#### [Collected data]
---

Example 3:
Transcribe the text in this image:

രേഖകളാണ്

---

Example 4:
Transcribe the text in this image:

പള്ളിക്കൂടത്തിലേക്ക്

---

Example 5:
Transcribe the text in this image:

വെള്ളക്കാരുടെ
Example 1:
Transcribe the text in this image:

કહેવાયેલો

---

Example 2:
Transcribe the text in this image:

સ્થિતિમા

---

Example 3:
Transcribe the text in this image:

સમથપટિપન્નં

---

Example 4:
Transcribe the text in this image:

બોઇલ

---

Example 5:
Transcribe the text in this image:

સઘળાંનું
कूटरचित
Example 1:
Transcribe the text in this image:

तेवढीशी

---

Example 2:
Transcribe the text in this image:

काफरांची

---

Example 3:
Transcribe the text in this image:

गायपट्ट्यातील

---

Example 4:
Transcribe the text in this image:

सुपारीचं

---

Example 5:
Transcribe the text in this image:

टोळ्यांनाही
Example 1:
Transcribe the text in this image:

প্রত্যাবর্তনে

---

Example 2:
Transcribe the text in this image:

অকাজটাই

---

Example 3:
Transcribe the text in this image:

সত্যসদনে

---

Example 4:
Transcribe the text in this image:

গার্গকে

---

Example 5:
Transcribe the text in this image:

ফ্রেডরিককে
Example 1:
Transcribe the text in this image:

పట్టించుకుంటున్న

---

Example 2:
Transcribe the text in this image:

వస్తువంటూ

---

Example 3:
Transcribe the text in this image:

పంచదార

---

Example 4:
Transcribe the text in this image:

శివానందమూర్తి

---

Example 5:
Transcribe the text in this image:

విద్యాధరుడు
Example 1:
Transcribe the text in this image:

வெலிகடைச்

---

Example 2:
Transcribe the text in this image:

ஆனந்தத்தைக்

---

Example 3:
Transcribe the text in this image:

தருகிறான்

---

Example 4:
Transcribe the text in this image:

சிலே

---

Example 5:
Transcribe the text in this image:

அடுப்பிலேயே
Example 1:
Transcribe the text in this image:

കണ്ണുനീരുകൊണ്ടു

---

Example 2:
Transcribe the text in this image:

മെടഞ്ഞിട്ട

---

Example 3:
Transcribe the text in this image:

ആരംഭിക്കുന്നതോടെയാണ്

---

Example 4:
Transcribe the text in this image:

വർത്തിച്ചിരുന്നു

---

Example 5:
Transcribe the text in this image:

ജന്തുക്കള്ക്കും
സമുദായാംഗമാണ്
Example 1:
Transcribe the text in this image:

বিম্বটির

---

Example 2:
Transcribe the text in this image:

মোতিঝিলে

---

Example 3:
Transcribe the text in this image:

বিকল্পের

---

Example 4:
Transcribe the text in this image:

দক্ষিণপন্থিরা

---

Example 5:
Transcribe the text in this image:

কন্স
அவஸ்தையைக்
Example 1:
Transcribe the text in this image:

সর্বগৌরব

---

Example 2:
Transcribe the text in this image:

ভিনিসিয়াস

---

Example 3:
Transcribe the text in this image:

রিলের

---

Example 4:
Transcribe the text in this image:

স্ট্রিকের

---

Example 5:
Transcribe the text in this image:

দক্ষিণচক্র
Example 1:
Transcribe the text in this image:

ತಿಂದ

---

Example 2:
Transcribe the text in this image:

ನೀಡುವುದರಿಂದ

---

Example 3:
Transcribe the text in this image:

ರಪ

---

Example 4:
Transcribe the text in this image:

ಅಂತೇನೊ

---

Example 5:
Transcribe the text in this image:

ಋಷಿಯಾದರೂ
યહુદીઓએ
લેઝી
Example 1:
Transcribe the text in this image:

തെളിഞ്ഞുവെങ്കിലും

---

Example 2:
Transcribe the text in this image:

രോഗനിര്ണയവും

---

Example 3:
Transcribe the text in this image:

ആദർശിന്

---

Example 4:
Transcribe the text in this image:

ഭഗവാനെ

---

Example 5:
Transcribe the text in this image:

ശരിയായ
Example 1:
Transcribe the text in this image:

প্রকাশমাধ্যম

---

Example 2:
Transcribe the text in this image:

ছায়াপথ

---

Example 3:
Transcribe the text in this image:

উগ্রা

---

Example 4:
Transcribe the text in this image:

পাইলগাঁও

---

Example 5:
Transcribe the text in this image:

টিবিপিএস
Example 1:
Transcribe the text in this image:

#### [BRIEF]
From the first line to the last, return the data above exactly.

#### [SOLUTION TO THIS PROBLEM]
---

Example 3:
Transcribe the text in this image:

രേഖകളാണ്

---

Example 4:
Transcribe the text in this image:

പള്ളിക്കൂടത്തിലേക്ക്

---

Example 5:
Transcribe the text in this image:

വെള്ളക്കാരുടെ
Example 1:
Transcribe the text in this image:

કહેવાયેલો

---

Example 2:
Transcribe the text in this image:

સ્થિતિમા

---

Example 3:
Transcribe the text in this image:

સમથપટિપન્નં

---

Example 4:
Transcribe the text in this image:

બોઇલ

---

Example 5:
Transcribe the text in this image:

સઘળાંનું
कूटरचित
Example 1:
Transcribe the text in this image:

तेवढीशी

---

Example 2:
Transcribe the text in this image:

काफरांची

---

Example 3:
Transcribe the text in this image:

गायपट्ट्यातील

---

Example 4:
Transcribe the text in this image:

सुपारीचं

---

Example 5:
Transcribe the text in this image:

टोळ्यांनाही
Example 1:
Transcribe the text in this image:

প্রত্যাবর্তনে

---

Example 2:
Transcribe the text in this image:

অকাজটাই

---

Example 3:
Transcribe the text in this image:

সত্যসদনে

---

Example 4:
Transcribe the text in this image:

গার্গকে

---

Example 5:
Transcribe the text in this image:

ফ্রেডরিককে
Example 1:
Transcribe the text in this image:

పట్టించుకుంటున్న

---

Example 2:
Transcribe the text in this image:

వస్తువంటూ

---

Example 3:
Transcribe the text in this image:

పంచదార

---

Example 4:
Transcribe the text in this image:

శివానందమూర్తి

---

Example 5:
Transcribe the text in this image:

విద్యాధరుడు
Example 1:
Transcribe the text in this image:

வெலிகடைச்

---

Example 2:
Transcribe the text in this image:

ஆனந்தத்தைக்

---

Example 3:
Transcribe the text in this image:

தருகிறான்

---

Example 4:
Transcribe the text in this image:

சிலே

---

Example 5:
Transcribe the text in this image:

அடுப்பிலேயே
Example 1:
Transcribe the text in this image:

കണ്ണുനീരുകൊണ്ടു

---

Example 2:
Transcribe the text in this image:

മെടഞ്ഞിട്ട

---

Example 3:
Transcribe the text in this image:

ആരംഭിക്കുന്നതോടെയാണ്

---

Example 4:
Transcribe the text in this image:

വർത്തിച്ചിരുന്നു

---

Example 5:
Transcribe the text in this image:

ജന്തുക്കള്ക്കും
സമുദായാംഗമാണ്
Example 1:
Transcribe the text in this image:

বিম্বটির

---

Example 2:
Transcribe the text in this image:

মোতিঝিলে

---

Example 3:
Transcribe the text in this image:

বিকল্পের

---

Example 4:
Transcribe the text in this image:

দক্ষিণপন্থিরা

---

Example 5:
Transcribe the text in this image:

কন্স
அவஸ்தையைக்
Example 1:
Transcribe the text in this image:

সর্বগৌরব

---

Example 2:
Transcribe the text in this image:

ভিনিসিয়াস

---

Example 3:
Transcribe the text in this image:

রিলের

---

Example 4:
Transcribe the text in this image:

স্ট্রিকের

---

Example 5:
Transcribe the text in this image:

দক্ষিণচক্র
Example 1:
Transcribe the text in this image:

ತಿಂದ

---

Example 2:
Transcribe the text in this image:

ನೀಡುವುದರಿಂದ

---

Example 3:
Transcribe the text in this image:

ರಪ

---

Example 4:
Transcribe the text in this image:

ಅಂತೇನೊ

---

Example 5:
Transcribe the text in this image:

ಋಷಿಯಾದರೂ
યહુદીઓએ
લેઝી
Example 1:
Transcribe the text in this image:

തെളിഞ്ഞുവെങ്കിലും

---

Example 2:
Transcribe the text in this image:

രോഗനിര്ണയവും

---

Example 3:
Transcribe the text in this image:

ആദർശിന്

---

Example 4:
Transcribe the text in this image:

ഭഗവാനെ

---

Example 5:
Transcribe the text in this image:

ശരിയായ
Example 1:
Transcribe the text in this image:

প্রকাশমাধ্যম

---

Example 2:
Transcribe the text in this image:

ছায়াপথ

---

Example 3:
Transcribe the text in this image:

উগ্রা

---

Example 4:
Transcribe the text in this image:

পাইলগাঁও

---

Example 5:
Transcribe the text in this image:

টিবিপিএস
Example 1:
Transcribe the text in this image:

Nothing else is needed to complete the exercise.